Analyst · William Blair. Please go ahead.

And do you have any sense on the timing beyond eventually?

Thomas Fitzpatrick

Analyst · William Blair. Please go ahead.

Well, it's good to depend on their ramp. I mean, we put two stakes in the ground intentionally dividend, material dividend in 2024 and that just decided for investors that if you're thinking about the hosted payload growth profile, the growth profile is going -- we're going to enjoy that in the form of dividends and the size of way that will eventually be more than the revenues.

Louie DiPalma

Analyst · William Blair. Please go ahead.

Great and for Matt, in regards to the IoT market there appears to be a litany of new entrants in the small set space that are pursuing the very low end of that market with like less frequent data updates and bandwidth over VHF spectrum. Does Iridium have a product in the works possibly related to the 9770 line that is going to be able to target this ultra low end of the market?

Matthew Desch

Analyst · William Blair. Please go ahead.
◇ ◇ ◇
Requirements:
1. Tally the lines in the records that contain the string "allowEdgeOverflow" and give only that number.
2. Pick up the Iridium earnings call transcript after its last line and carry it forward.

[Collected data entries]
◇ ◇ ◇
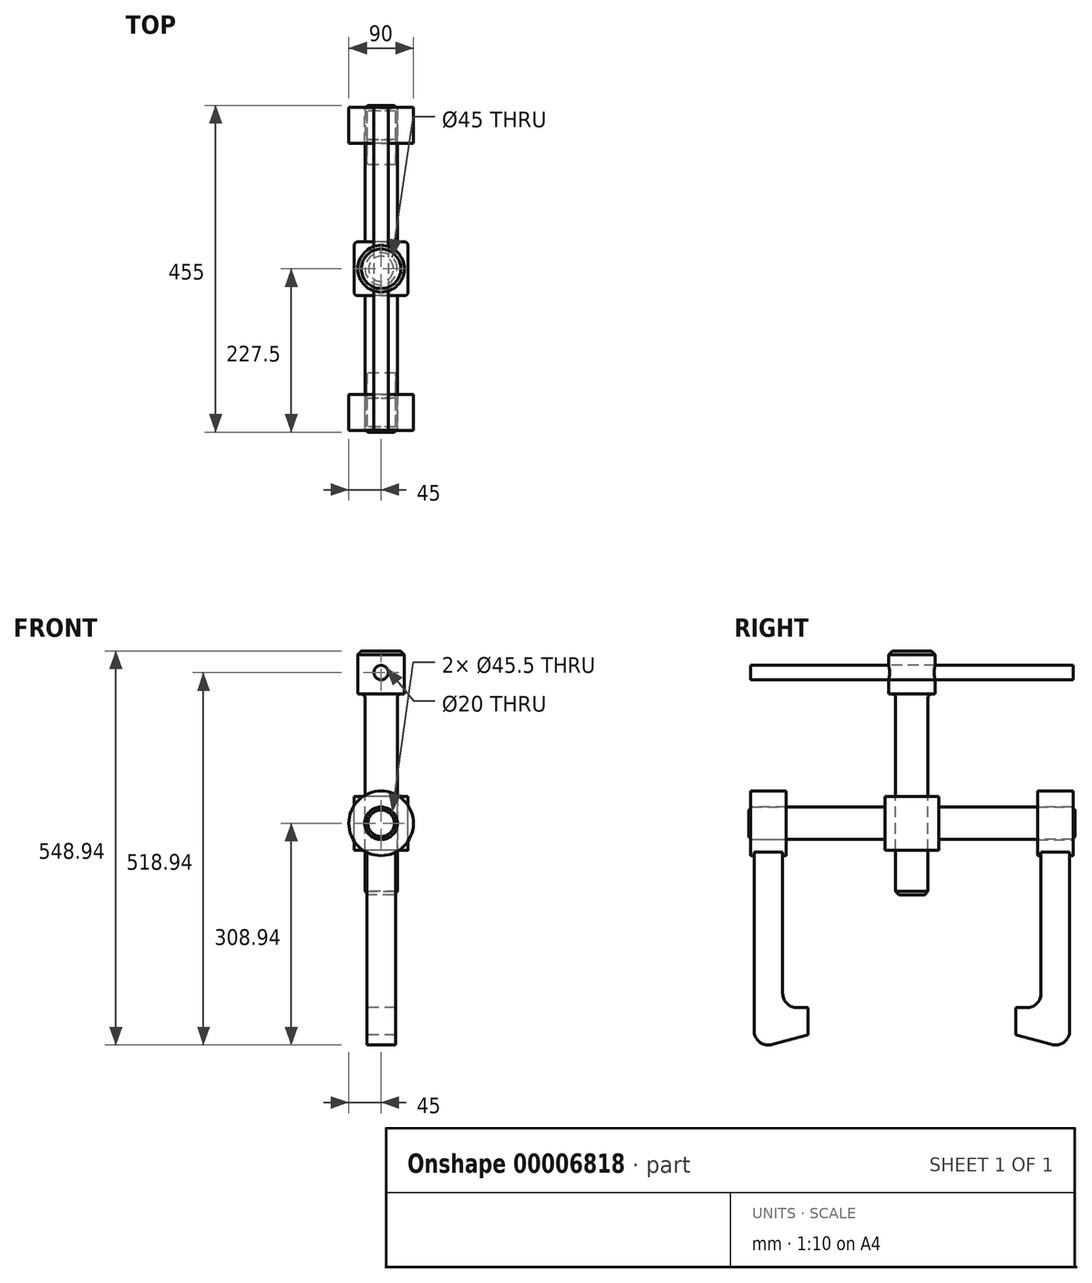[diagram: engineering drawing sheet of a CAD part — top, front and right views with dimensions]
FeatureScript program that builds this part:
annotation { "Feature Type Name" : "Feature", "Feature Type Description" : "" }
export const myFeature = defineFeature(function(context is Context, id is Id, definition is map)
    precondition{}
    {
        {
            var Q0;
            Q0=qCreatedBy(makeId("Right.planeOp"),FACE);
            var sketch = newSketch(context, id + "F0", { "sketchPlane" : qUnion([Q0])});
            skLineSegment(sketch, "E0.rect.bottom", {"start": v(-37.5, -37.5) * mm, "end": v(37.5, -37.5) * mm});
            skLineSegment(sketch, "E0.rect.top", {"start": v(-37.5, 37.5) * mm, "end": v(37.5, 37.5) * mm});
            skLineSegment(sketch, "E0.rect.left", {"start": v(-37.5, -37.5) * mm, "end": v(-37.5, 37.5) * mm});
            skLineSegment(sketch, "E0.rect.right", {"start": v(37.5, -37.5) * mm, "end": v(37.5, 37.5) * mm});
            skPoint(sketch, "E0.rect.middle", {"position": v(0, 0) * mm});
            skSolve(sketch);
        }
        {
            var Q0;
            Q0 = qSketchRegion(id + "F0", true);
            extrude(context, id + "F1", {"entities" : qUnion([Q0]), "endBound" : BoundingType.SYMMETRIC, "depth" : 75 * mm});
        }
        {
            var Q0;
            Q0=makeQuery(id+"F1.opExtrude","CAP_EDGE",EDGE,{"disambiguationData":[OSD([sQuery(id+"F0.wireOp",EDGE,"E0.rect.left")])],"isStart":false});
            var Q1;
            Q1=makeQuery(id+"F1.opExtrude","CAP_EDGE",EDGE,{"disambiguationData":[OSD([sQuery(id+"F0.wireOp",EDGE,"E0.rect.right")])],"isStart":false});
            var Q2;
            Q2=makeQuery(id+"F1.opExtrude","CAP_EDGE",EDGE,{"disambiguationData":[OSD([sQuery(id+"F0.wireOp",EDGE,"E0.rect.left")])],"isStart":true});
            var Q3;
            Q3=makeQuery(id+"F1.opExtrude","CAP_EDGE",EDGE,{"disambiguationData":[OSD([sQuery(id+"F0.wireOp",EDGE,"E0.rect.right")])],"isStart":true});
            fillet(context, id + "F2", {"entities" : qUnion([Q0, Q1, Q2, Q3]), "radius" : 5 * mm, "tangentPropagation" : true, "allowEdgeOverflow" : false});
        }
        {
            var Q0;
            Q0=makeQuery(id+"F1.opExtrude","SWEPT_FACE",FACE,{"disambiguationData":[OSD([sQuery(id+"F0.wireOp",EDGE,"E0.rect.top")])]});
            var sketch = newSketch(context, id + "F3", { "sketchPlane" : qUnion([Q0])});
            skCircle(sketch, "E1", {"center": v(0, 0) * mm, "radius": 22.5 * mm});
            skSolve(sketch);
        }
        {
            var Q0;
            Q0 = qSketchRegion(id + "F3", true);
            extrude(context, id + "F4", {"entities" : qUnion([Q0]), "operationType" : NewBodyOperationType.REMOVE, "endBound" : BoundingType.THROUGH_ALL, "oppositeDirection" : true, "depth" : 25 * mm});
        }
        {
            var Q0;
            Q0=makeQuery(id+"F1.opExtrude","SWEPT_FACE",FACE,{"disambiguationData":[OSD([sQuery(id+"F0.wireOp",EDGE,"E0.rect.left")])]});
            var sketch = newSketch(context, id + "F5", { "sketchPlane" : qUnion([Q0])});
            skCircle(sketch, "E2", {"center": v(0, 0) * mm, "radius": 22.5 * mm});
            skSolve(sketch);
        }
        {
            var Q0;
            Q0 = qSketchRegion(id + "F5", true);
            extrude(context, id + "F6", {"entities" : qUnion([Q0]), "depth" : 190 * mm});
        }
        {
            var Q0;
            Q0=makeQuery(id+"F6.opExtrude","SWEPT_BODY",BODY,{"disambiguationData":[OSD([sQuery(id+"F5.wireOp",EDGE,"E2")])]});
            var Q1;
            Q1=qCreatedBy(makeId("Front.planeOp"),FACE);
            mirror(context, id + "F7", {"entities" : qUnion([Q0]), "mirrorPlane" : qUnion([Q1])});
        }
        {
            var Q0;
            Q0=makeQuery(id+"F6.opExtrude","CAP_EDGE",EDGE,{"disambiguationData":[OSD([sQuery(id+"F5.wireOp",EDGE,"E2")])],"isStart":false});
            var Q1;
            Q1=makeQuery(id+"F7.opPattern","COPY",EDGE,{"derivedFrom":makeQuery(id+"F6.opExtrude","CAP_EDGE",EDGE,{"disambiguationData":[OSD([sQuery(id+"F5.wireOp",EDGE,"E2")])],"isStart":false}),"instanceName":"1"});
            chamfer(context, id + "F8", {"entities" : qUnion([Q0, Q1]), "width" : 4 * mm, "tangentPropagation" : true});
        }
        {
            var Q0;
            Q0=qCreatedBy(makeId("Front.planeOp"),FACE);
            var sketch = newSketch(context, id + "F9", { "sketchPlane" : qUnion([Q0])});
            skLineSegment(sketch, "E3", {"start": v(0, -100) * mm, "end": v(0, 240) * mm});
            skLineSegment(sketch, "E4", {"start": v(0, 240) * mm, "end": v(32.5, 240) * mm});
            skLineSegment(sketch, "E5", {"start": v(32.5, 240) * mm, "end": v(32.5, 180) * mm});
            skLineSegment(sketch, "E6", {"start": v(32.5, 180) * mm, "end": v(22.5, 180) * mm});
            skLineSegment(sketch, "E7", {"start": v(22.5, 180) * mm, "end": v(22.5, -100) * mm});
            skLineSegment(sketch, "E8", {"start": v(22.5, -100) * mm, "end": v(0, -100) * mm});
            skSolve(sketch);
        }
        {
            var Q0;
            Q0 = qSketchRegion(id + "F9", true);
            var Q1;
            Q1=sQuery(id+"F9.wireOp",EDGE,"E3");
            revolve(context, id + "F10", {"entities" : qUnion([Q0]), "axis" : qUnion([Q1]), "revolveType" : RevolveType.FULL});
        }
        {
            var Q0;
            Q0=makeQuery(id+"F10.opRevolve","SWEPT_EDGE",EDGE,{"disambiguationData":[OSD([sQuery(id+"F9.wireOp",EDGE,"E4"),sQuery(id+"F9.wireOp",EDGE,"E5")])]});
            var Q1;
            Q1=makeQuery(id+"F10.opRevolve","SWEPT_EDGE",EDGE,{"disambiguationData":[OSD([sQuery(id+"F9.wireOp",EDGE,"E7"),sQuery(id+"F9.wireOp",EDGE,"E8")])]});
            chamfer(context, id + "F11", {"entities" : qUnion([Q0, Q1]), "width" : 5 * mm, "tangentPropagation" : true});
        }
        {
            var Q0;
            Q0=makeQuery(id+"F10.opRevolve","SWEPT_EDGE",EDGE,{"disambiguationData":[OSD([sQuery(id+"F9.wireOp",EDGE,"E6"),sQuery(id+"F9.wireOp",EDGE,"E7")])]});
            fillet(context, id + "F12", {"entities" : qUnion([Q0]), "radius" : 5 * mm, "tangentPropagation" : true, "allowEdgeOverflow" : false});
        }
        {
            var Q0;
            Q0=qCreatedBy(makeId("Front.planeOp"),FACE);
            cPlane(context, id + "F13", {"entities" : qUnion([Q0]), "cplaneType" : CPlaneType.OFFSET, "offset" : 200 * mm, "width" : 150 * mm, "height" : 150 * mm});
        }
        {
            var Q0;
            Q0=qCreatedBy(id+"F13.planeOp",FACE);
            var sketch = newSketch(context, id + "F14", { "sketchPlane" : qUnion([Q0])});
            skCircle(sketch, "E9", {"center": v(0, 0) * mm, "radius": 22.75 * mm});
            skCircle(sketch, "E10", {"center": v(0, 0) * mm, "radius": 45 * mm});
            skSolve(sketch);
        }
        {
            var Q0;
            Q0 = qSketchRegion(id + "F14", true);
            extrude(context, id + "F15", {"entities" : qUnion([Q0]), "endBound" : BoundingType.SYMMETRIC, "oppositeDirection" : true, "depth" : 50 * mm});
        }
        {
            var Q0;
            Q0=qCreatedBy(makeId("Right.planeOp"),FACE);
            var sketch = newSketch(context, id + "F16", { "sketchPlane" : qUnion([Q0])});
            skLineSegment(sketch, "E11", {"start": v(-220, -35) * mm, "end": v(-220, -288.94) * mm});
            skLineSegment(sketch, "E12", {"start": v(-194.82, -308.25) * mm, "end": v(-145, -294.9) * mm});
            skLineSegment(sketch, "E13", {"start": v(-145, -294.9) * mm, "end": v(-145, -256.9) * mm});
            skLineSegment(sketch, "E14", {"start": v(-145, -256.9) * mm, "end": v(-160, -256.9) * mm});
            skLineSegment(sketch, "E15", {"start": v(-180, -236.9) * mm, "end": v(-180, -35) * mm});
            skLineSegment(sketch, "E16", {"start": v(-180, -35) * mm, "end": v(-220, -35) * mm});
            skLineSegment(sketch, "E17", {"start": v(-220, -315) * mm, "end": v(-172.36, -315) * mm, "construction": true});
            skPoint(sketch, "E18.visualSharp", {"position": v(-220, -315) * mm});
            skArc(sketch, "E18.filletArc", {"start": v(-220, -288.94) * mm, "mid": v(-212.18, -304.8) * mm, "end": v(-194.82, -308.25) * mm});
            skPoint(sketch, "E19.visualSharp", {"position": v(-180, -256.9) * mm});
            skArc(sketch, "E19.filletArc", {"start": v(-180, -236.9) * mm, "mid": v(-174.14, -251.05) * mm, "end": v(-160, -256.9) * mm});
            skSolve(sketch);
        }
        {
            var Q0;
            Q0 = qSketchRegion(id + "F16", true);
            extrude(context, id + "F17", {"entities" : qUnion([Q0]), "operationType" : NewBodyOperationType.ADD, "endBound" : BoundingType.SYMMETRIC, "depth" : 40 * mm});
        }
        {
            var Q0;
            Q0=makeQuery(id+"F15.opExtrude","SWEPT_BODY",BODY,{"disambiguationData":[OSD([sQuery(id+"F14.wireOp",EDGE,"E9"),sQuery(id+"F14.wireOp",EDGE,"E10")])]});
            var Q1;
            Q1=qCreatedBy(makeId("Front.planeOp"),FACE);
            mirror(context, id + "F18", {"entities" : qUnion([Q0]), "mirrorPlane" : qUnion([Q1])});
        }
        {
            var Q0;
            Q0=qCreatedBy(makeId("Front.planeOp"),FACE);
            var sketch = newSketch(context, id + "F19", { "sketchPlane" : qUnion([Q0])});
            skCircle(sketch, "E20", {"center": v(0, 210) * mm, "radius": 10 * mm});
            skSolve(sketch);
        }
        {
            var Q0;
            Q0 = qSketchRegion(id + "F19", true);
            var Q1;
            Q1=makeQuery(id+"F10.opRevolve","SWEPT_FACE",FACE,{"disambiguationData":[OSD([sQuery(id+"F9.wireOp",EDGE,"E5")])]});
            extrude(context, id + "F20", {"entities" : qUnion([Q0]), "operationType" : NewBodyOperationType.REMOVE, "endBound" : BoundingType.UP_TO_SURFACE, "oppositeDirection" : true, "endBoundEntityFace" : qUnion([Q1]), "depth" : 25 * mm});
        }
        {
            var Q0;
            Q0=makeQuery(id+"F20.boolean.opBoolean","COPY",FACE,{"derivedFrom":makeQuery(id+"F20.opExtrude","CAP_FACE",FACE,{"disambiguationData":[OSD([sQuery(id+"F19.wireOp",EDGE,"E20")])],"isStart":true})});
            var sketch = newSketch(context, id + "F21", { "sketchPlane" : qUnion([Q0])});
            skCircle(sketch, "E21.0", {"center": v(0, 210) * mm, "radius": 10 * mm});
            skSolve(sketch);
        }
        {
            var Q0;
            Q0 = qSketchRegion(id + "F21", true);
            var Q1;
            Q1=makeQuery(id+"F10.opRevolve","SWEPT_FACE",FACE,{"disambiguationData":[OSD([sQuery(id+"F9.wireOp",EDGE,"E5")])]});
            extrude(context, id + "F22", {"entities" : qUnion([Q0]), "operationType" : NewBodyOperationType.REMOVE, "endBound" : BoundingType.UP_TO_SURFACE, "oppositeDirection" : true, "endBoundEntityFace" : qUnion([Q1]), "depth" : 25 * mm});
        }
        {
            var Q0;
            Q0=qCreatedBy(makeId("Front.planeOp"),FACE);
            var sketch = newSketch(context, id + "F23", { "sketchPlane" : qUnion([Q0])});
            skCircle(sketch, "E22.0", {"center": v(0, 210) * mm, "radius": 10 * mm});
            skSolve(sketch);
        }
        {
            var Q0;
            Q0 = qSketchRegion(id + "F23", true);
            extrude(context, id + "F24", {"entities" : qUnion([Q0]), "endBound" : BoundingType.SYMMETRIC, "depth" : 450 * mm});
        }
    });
◇ ◇ ◇
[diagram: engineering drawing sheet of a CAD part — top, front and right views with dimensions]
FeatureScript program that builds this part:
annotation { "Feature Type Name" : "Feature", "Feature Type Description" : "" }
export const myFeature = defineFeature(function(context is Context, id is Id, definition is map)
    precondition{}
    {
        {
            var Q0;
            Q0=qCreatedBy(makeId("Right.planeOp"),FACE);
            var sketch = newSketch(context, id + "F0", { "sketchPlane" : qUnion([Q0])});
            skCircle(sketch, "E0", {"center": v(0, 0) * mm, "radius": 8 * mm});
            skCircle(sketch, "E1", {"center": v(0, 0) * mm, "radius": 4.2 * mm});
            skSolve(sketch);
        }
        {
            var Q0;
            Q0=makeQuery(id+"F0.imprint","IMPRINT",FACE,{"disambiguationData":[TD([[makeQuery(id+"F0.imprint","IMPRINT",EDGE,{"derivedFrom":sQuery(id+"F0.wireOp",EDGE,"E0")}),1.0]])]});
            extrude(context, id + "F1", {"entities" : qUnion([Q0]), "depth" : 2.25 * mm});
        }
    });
◇ ◇ ◇
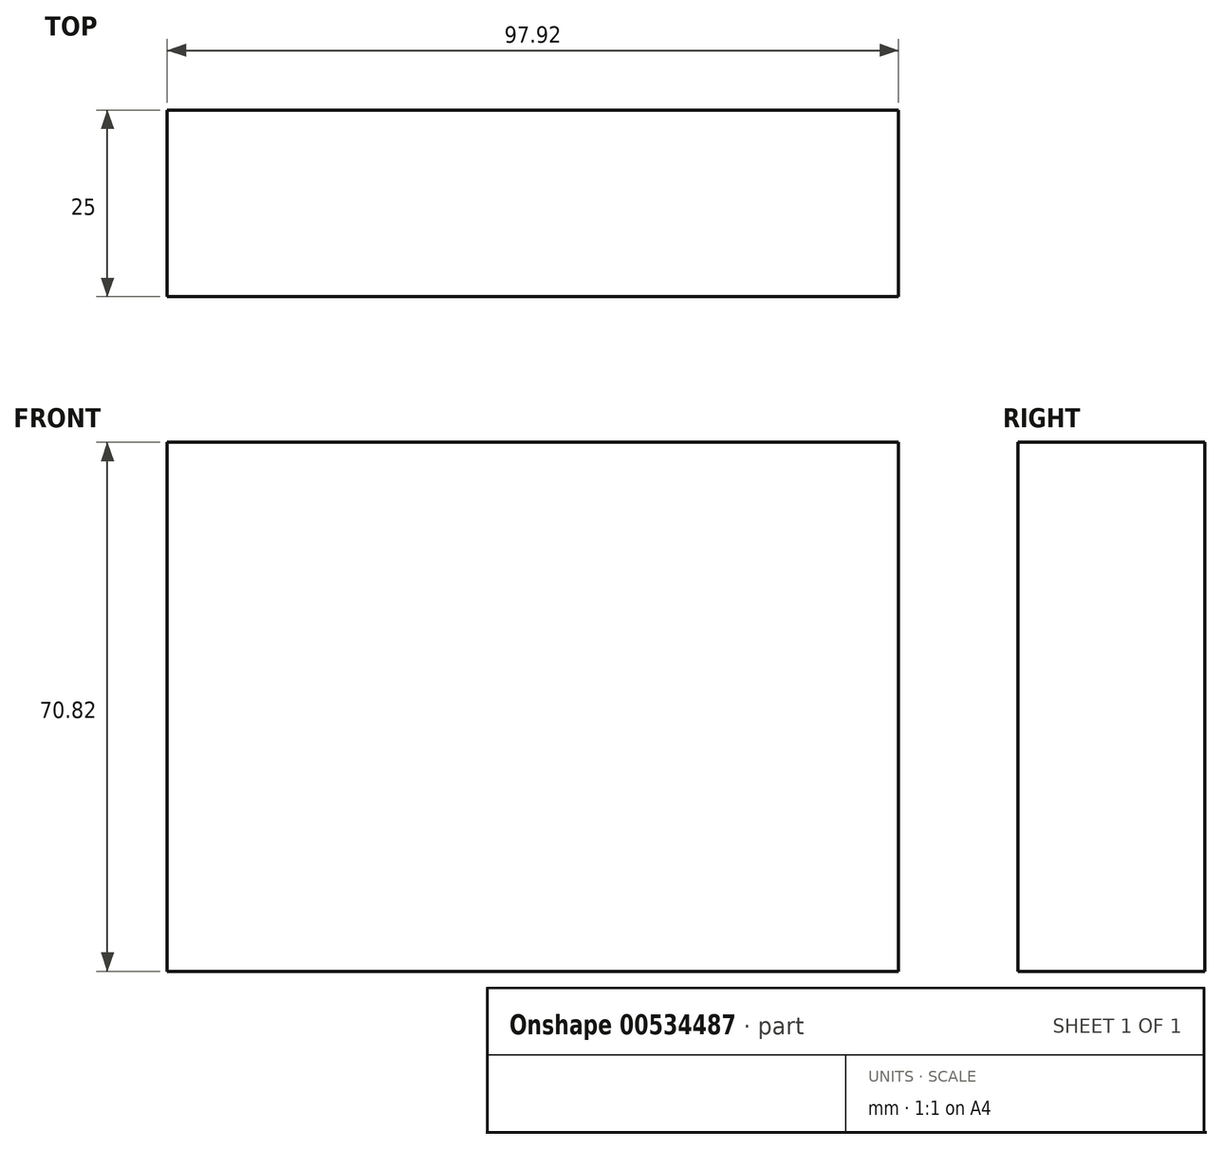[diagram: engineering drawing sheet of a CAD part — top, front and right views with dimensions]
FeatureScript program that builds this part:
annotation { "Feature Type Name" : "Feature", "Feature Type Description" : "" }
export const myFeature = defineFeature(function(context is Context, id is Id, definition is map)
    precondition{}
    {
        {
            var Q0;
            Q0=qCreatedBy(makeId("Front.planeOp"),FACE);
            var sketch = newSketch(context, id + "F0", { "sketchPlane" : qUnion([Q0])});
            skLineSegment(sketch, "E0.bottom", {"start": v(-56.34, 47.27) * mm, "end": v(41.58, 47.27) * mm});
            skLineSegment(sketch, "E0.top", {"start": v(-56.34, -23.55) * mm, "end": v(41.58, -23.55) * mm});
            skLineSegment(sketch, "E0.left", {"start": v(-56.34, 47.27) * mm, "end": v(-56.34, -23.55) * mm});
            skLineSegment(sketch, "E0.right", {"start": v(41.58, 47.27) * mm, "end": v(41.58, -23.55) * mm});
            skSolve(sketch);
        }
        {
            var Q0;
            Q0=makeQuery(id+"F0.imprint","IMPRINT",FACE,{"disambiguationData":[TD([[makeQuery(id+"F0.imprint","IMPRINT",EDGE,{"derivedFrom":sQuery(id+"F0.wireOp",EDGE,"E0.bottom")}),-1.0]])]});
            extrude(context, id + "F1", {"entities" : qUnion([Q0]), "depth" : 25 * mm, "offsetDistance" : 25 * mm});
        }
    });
◇ ◇ ◇
Exercise results:
1. 2

2.
Yes, we are very interested in that sort of development of those networks. We don't see them as really competitive with the kind of high quality, low latency industrial-strength services we provide today that are very attractive. They are, as you said are very low-power, so the devices often last for years without sort of being updated and they're very, very high latency in the sense that it can be tens of minutes or hours between sort of being able to get the information from one of those devices. So they're typically one-way devices not two-way like our products. That said, we've had a number of discussions with potential network operators. We've announced actually some of the -- at least one of those, but we have one partner of those who's launching some satellites, who's using our IoT products sort of to help bridge the gap for when they eventually are able to put our products. But, we sort of see the eventual maybe dual mode type products and potentially offering their products to our customers or them offering our products to their customers and that they would all probably fit together pretty well. So we're keeping an eye on the market. It's very, very early days. There's really only trial satellites up there today and we're keeping close tabs with those networks on the progress they're making and I still think that's a few years away for really being able to offer sort of their services or vice versa. So I don't think it's really going to be a near-term kind of activity, but it's an interesting development really in our industry that we welcome.

Louie DiPalma

Analyst · William Blair. Please go ahead.

Great and following the $10 million investment into say Telus, is that the 16% ownership that you guys disclosed at the Analyst Day or did it increase beyond that?

Thomas Fitzpatrick

Analyst · William Blair. Please go ahead.

We have a 16% and interest in Telus, that's the right number Louie.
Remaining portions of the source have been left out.